I have some concerns about the potential for cliques and elite groups, when there is an advisory board. Anytime there is that perception (of cliques or elite groups), that limits the likelihood of participation from new and/or shy members. I worry about the shy and the quiet people. The rest of us - the assertive and the noisy, can take care of ourselves regardless (laughing wryly). I know that the intent of this message board is to be welcoming to all. I'd hate to see anything impair that welcoming spirit.

It seems to me that it's the strength and the nature of internet groups to be without much hierarchy. I worry that an advisory board could impose layers of hierarchy that would discourage participation. I do not question the motives of you nor of any potential board members - not at all. But my preference would be to continue as-is. Each contribution to the message board carrying equal weight. Each person's place equal. I have great faith in the ability of humans to be ultimately fair, wise, and loving.

Maybe you could look at this separately. One - the internet support group, without censure or moderation, as an ongoing and self-creating entity. Two - the HER2 patient board - advising on policy and interactions with research and commercial interests? I'd be fine with that.
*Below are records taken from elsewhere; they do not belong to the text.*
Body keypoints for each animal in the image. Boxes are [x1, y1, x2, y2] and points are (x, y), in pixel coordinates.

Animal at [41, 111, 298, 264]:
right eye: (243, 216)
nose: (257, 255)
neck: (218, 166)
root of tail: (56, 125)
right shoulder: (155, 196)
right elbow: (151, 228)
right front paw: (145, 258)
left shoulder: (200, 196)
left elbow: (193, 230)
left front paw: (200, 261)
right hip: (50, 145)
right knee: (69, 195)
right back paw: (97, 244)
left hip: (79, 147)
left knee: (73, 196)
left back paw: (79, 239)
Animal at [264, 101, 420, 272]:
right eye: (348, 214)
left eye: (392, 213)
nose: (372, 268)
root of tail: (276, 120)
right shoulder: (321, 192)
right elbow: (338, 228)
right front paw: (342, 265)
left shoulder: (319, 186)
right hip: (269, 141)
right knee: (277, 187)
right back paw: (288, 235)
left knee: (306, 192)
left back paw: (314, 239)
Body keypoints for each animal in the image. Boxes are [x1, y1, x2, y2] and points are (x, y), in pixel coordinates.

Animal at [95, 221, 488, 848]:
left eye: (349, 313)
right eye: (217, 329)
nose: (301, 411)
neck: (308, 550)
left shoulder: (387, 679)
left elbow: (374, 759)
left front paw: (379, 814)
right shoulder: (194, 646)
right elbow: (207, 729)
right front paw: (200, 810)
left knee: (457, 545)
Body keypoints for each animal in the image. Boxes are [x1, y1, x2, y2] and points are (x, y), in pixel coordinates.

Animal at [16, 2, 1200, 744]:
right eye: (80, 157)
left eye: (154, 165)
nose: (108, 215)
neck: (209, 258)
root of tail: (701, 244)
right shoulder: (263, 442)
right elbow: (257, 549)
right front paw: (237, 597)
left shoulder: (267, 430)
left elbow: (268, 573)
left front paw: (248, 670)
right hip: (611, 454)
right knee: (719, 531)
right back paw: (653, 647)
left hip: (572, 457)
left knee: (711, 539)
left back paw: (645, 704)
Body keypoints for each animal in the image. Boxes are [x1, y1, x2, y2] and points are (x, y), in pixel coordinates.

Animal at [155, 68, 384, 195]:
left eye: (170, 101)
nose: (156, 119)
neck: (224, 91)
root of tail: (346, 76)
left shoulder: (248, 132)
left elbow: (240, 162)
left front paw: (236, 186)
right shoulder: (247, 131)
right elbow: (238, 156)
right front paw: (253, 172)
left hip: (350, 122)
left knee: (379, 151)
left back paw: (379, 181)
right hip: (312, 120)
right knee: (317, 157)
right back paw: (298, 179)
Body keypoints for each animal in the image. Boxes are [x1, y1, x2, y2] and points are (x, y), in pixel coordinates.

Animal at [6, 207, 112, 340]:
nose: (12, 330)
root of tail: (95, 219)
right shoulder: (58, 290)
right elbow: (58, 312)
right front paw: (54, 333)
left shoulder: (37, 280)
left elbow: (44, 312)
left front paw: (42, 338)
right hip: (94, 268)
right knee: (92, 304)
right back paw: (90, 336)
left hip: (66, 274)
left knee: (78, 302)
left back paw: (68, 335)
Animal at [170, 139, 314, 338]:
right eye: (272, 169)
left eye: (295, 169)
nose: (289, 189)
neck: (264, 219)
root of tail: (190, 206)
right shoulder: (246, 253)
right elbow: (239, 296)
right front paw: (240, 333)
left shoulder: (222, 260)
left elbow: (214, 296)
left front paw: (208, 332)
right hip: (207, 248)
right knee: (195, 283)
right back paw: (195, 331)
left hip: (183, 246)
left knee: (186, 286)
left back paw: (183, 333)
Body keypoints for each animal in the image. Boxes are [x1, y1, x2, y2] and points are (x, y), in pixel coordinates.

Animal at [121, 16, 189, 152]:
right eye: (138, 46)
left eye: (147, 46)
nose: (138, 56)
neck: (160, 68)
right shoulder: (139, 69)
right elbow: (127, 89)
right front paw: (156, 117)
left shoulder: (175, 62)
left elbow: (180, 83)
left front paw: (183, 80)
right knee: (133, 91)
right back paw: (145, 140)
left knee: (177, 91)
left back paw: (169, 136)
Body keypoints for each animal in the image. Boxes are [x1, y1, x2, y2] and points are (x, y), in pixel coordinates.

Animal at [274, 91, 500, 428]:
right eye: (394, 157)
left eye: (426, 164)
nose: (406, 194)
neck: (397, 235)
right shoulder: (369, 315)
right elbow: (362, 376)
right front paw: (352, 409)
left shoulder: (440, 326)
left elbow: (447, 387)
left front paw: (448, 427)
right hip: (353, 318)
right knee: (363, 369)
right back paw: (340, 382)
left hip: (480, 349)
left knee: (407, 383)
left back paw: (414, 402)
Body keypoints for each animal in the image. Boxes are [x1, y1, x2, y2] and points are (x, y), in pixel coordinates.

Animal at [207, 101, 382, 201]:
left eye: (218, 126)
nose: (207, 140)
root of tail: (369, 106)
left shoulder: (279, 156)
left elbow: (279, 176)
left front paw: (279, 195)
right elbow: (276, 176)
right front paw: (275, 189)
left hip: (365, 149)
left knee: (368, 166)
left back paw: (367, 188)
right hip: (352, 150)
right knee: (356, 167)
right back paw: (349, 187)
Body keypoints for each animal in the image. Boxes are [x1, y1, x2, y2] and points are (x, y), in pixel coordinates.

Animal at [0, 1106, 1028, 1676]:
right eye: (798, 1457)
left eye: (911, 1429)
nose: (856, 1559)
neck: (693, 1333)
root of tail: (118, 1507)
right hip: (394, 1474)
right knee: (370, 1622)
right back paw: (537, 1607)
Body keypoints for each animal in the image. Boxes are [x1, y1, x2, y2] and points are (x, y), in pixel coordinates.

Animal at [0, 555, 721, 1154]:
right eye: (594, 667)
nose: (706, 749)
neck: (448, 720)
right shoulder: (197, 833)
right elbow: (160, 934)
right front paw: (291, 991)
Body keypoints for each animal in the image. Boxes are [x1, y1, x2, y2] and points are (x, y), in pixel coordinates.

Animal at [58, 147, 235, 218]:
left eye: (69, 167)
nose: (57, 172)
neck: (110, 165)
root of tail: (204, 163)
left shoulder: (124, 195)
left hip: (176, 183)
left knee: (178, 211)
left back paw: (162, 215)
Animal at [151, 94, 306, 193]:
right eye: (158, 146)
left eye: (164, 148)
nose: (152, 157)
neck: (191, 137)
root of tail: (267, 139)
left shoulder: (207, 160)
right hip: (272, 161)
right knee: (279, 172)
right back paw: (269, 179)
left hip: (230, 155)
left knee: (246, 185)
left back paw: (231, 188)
Thoughtfully and respectfully, with great appreciation for all you do and all that we receive from this board,

Debbie Laxague
__________________
3/01 ~ Age 49. Occult primary announced by large (6cm) axillary node, found by my husband.
4/01 ~ Bilateral mastectomies (LMRM, R elective simple) - 1.2cm IDC was found at pathology. 5 of 11 axillary nodes positive, largest = 6cm. Stage IIIA
ERPR 5%/1% (re-done later at Baylor, both negative at zero).
HER2neu positive by IHC and FISH (8.89).
Lymphovascular invasion, grade 3, 8/9 modified SBR.
TX: Control of arm of NSABP's B-31 adjuvant Herceptin trial (no Herceptin, inducing a severe case of Herceptin-envy): A/C x 4 and Taxol x 4 q3weeks, then rads. Raging infection of entire chest after small revision of mastectomy scar after completing tx (significance unknown). Arimidex for two years, stopped after second pathology opinion.
2017: Mild and manageable lymphedema and some cognitive issues.